Disgust
The emotion the insula is most often said to be for, and the test case the wiki keeps returning to without ever giving it a page. Two literatures meet here and disagree about what “the insula is the disgust region” could mean.
The lesion case, which is the strong one
Jones, Ward & Critchley (2010) state the position plainly: emotion-specific deficits after insular damage are sparse, with one exception.
- Patient NK (Calder et al. 2000) — a focal lesion involving the left insula and basal ganglia produced highly selective impairment in recognising disgust from both facial and vocal cues, together with a diminished subjective experience of disgust. The recognition-plus-experience pairing is what makes this case load-bearing: it is not merely a perceptual deficit.
- Patient B (Adolphs et al. 2005) — impaired recognition of dynamic facial expressions of disgust after bilateral insular lesions.
- Kipps et al. (2007) — voxel-based morphometry in preclinical Huntington’s disease. Grey-matter volume in left anteroventral insula correlated with disgust recognition, in mutation carriers and not controls, and the correlation did not generalise to other emotions.
That is a converging triple — two lesion cases and a structural correlation in a third population — with an emotion-specific pattern in each.
Why it is not the locationist result it looks like
The Lindquist et al. (2012) meta-analysis was designed to test exactly this claim and rejected it: the anterior insula is functionally selective for disgust (more consistently active for it than for other categories) but not specific to it — the same region activates during body-movement awareness, gastric distension, orgasm, anger and sadness. See locationist-vs-constructionist-brain-emotion.
The two results are compatible, and the reason is worth stating precisely because it is easy to get backwards. Selectivity without specificity predicts that damaging the region produces a disgust deficit among several other deficits — which is exactly the reported pattern. Patient NK’s lesion did not leave an otherwise intact person minus disgust; the review’s whole point is that insular damage produces widespread and heterogeneous impairment. What the lesion data add is that disgust is the emotion category whose deficit is reported most often and most selectively, not that the insula is a disgust module.

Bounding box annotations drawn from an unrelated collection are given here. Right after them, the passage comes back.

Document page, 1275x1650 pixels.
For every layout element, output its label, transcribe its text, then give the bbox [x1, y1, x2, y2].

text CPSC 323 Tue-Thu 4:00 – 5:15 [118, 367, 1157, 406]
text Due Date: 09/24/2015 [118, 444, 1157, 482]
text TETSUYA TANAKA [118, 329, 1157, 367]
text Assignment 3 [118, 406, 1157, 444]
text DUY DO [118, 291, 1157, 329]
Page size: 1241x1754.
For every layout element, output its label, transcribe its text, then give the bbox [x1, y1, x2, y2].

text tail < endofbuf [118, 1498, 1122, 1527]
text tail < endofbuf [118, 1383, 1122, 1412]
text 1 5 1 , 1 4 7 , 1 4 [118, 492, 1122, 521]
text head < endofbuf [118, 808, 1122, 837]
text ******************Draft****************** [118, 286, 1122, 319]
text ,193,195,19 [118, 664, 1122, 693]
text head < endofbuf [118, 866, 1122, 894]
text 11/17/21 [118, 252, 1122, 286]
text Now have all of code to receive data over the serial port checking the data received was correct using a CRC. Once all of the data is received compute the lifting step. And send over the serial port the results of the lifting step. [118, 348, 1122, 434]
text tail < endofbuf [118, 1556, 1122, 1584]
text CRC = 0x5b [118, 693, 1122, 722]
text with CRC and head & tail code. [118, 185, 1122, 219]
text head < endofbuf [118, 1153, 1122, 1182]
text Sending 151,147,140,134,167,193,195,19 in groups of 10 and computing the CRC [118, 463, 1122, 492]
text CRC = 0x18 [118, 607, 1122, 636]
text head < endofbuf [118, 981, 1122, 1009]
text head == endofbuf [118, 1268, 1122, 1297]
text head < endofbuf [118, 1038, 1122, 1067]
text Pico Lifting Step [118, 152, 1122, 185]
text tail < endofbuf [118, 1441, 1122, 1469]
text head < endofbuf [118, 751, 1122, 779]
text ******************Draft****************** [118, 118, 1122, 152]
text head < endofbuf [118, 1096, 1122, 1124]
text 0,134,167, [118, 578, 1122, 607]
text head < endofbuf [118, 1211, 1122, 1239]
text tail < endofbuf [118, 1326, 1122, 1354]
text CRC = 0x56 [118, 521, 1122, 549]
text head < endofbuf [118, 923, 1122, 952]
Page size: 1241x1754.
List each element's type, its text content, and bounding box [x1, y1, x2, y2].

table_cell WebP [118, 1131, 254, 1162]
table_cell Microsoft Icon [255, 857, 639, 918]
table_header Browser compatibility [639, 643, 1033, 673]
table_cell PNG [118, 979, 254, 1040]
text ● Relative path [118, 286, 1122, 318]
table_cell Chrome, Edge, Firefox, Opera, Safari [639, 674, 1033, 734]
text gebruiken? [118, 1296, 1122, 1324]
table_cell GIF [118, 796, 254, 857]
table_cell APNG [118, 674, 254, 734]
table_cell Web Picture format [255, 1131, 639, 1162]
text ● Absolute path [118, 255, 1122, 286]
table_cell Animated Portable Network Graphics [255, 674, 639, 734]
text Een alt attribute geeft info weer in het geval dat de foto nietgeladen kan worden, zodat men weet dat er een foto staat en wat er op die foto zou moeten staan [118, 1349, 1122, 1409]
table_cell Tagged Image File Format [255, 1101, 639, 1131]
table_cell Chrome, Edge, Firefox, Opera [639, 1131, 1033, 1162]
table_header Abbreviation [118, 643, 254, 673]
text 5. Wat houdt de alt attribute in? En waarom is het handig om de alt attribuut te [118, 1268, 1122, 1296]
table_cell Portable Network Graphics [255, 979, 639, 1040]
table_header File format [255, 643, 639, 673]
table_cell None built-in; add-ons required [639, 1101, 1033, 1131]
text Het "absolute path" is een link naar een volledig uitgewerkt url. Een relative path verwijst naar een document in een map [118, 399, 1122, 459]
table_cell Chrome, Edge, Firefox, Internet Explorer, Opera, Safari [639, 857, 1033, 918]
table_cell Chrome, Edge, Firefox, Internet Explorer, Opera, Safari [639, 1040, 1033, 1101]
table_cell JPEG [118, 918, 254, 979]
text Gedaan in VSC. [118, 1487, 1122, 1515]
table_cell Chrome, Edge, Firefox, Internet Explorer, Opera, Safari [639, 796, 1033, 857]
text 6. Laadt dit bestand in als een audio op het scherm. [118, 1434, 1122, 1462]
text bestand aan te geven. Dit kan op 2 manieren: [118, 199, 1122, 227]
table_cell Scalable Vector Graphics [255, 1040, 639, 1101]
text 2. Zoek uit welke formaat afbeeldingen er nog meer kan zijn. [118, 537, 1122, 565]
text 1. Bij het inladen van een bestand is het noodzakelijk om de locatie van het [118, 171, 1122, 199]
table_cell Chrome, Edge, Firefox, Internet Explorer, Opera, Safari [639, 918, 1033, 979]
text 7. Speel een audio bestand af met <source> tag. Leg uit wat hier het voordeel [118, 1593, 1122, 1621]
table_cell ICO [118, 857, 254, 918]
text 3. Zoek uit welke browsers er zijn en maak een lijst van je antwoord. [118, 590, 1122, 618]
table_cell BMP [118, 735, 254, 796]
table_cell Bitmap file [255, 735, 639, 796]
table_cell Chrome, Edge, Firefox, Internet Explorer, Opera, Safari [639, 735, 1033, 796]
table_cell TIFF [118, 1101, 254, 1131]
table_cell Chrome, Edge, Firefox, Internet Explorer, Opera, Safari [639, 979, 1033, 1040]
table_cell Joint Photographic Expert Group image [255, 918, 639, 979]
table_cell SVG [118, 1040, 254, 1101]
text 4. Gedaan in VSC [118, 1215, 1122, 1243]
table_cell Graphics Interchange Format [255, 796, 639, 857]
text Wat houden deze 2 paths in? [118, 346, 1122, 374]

The constructionist reading is available for the same data: if the insula represents core affective and interoceptive state generally, and disgust is the emotion category most tightly bound to a visceral state (nausea, distaste, gastrointestinal sensation), then damage to the structure will show up first and most clearly in the category that most depends on it. Nothing in the lesion record distinguishes that from a disgust-specific mechanism.
The hemisphere problem
The disgust findings localize left. That is a difficulty for a claim the insular-cortex page carries prominently — Craig’s forebrain emotional asymmetry, on which right AIC handles withdrawal, arousal and individual-survival emotions (pain, anger, anxiety) and left AIC handles approach and affiliation.
Disgust is a withdrawal emotion. Jones et al. say what follows: “The lesion data discussed thus far do not fully support this view, in that impairment in disgust processing results particularly from left insula damage.”
They offer a partial defence rather than a resolution: insular cortex in both hemispheres is involved in gustatory representation, and the left anterior insula with the frontal operculum dominates in the declarative perception of taste — so a left-sided disgust deficit may reflect the language-accessible gustatory route rather than the emotion’s valence. Compatible, and unfalsified. It also concedes the asymmetry hypothesis cannot be tested on this evidence, and the review’s closing demand is for “a greater body of patient-based evidence… and further tests specifically designed to assess lateralisation differences.”
The taste connection
The reason the disgust/insula link is not arbitrary. Primary taste cortex in primates and humans sits in rostrodorsal insula, where gustatory, olfactory and visceral sensory inputs converge for the perception of flavour — and taste and interoceptive afferents enter distinct parts of the nucleus tractus solitarius, forming two pathways that first come together in the insula (Toronchuk 2007, via Jones et al.).
Concretely, from the same review: electrical stimulation of the insula in epilepsy surgery elicits nausea, unpleasant tastes, and unpleasant throat and stomach sensations; insular seizures can be preceded by a gustatory aura or trigger gustatory hallucinations; and insular lesions disrupt acquisition and expression of conditioned taste aversion.
So the structure that maps the viscera is also the structure that tastes, and disgust is the emotion sitting on the seam. That is a functional-evolution story of the kind the review floats without endorsing — a core visceral function from which specialised functions (taste, disgust, limb awareness, speech articulation) emerged. Note that taste is also the wiki’s canonical hard case for the interoception-exteroception-boundary: an external stimulus sensed by an internal-facing system.
What is missing
Jones et al. name it: it would be useful to establish whether self-reported emotional intensity and autonomic responses to emotional stimuli are normal in patients with disgust-recognition deficits. Patient NK’s diminished experience is the only datum on the felt side, and it is one case. Whether an insula-lesioned patient stops feeling disgusted, stops recognising disgust in others, or both independently, is unresolved — and the three-way pattern bears directly on empathy and on where-are-feelings-constituted.